自然現象と人間の心には呼応し合う何かがあり、ゆえに自然が美しいと感じられるのではないでしょうか。目には見えないが、地球の海に値する命の泉とでも言えるような何かが、この膨大な宇宙に充満して作用しているのではないか。そしてそれは人間の心と呼応しているのではないかという直感的な考えから、宇宙の不可視領域の世界の可視化が制作のテーマとなっています。宇宙という森羅万象の中に、私たち人間の心と呼応する何かが存在しており、その理解、共感、同期、体感を通じて、新たな感性のドアを開けることができるのではないかと模索しています。
このシリース作品は、前展覧会「 Residue」で発表したフォトスキアグラフィアに鏡面を加え,3つの要素を扱いました。無色透明が故に視覚的には存在してないとも言えるレジンと、物質を映す存在の鏡、そしてそれらの在り方を可視化させる光の3つの要素です。フォトスキアグラフィアは、透明な描画材・支持体に光を与えることで、光と影という両極の性質が共存し相互作用する作品を称し、 photo (光) 、skia (影)、 graphia (絵)を合成したギリシャ語由来の造語です。
河合 里佳
2017年11月
媒介の透明性をめぐって
河合は、透明な描画材・支持体に光を与えることで、光と影が共存し相互作用することを表現に取り入れ、自身それをフォトスキアグラフィア(photo (光) 、skia (影)、grafia (絵))という造語で命名しています。質量は持つが光学的に直接観測できない天文学的現象である、いわゆるダームマターの存在が示され、必ずしも視覚的に確認出来るものだけで世界が構成されていないことが判明しました。こうした成果も射程に入れつつ、不可視領域の世界をどう可視化するかが河合のテーマとなっています。2003年以来使用しているレジン(エポキシ樹脂)を、2011年に発表した自画像では、透明のレジンで水滴を表し、窓ガラスに付着する雨滴の形相を浮かび上らせ、それに光をあて、レジンのレンズ効果で壁面に光と影の両方の影を落としていくという作品を発表しています。
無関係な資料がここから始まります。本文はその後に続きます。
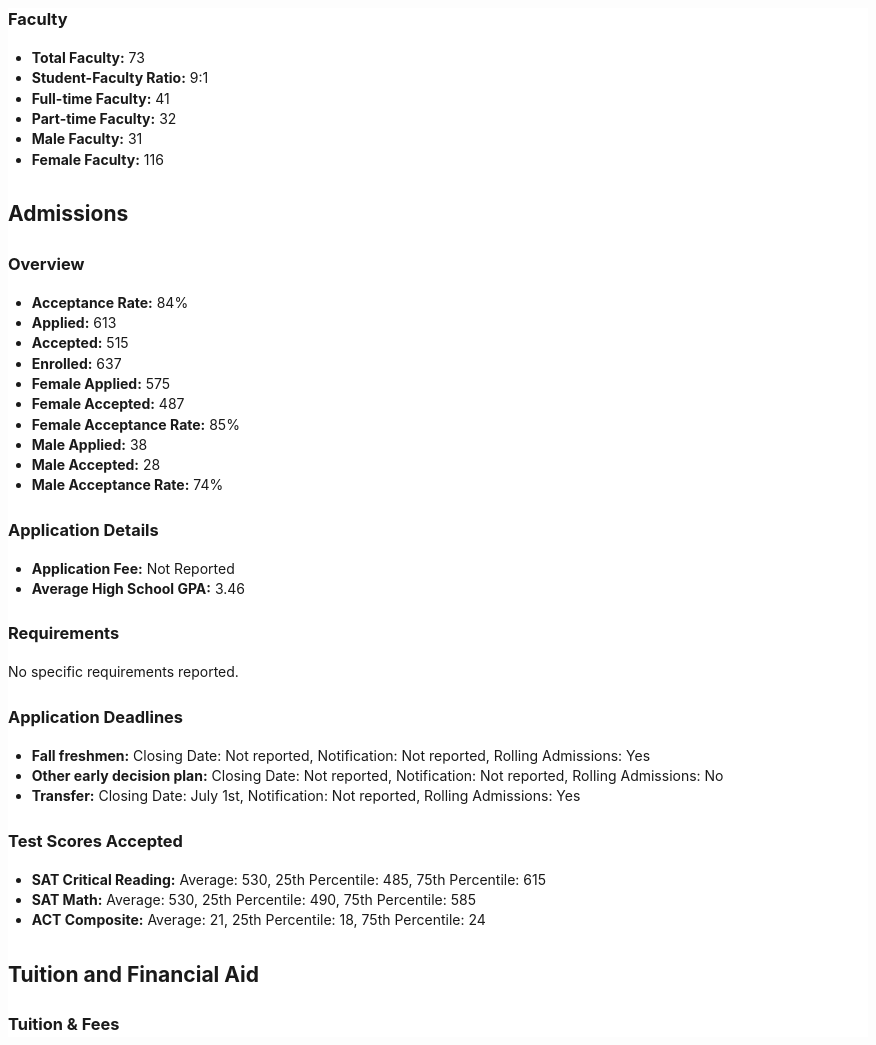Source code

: ### Faculty

- **Total Faculty:** 73
- **Student-Faculty Ratio:** 9:1
- **Full-time Faculty:** 41
- **Part-time Faculty:** 32
- **Male Faculty:** 31
- **Female Faculty:** 116

## Admissions

### Overview

- **Acceptance Rate:** 84%
- **Applied:** 613
- **Accepted:** 515
- **Enrolled:** 637
- **Female Applied:** 575
- **Female Accepted:** 487
- **Female Acceptance Rate:** 85%
- **Male Applied:** 38
- **Male Accepted:** 28
- **Male Acceptance Rate:** 74%

### Application Details

- **Application Fee:** Not Reported
- **Average High School GPA:** 3.46

### Requirements

No specific requirements reported.

### Application Deadlines

- **Fall freshmen:** Closing Date: Not reported, Notification: Not reported, Rolling Admissions: Yes
- **Other early decision plan:** Closing Date: Not reported, Notification: Not reported, Rolling Admissions: No
- **Transfer:** Closing Date: July 1st, Notification: Not reported, Rolling Admissions: Yes

### Test Scores Accepted

- **SAT Critical Reading:** Average: 530, 25th Percentile: 485, 75th Percentile: 615
- **SAT Math:** Average: 530, 25th Percentile: 490, 75th Percentile: 585
- **ACT Composite:** Average: 21, 25th Percentile: 18, 75th Percentile: 24

## Tuition and Financial Aid

### Tuition & Fees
こうした河合の表現のプロセスは、戦地に赴く恋人の影の輪郭をなぞることで絵画の誕生とした大プリニウスの「博物誌」(第35巻)を想起させます。影を描く、つまり河合の造語にもあるスキアグラフェーは、同時に影を定着させる技法=カロタイプ(写真)にも繋がります。河合が求めようとしているのは、レジンという透明性のあるメディウムによって、それでもそこから影が生じるという事態が、対象がそのまま伝えられるのでなく幾つかの要件.メディウムの厚さ、メディウムの透過性等.によって変容を来すことを示すことにあるように思われます。ここでは、事実上予見としての可視的イメージは担保されず、想定外の不可視領域からの変容したイメージの生成を経験することになります。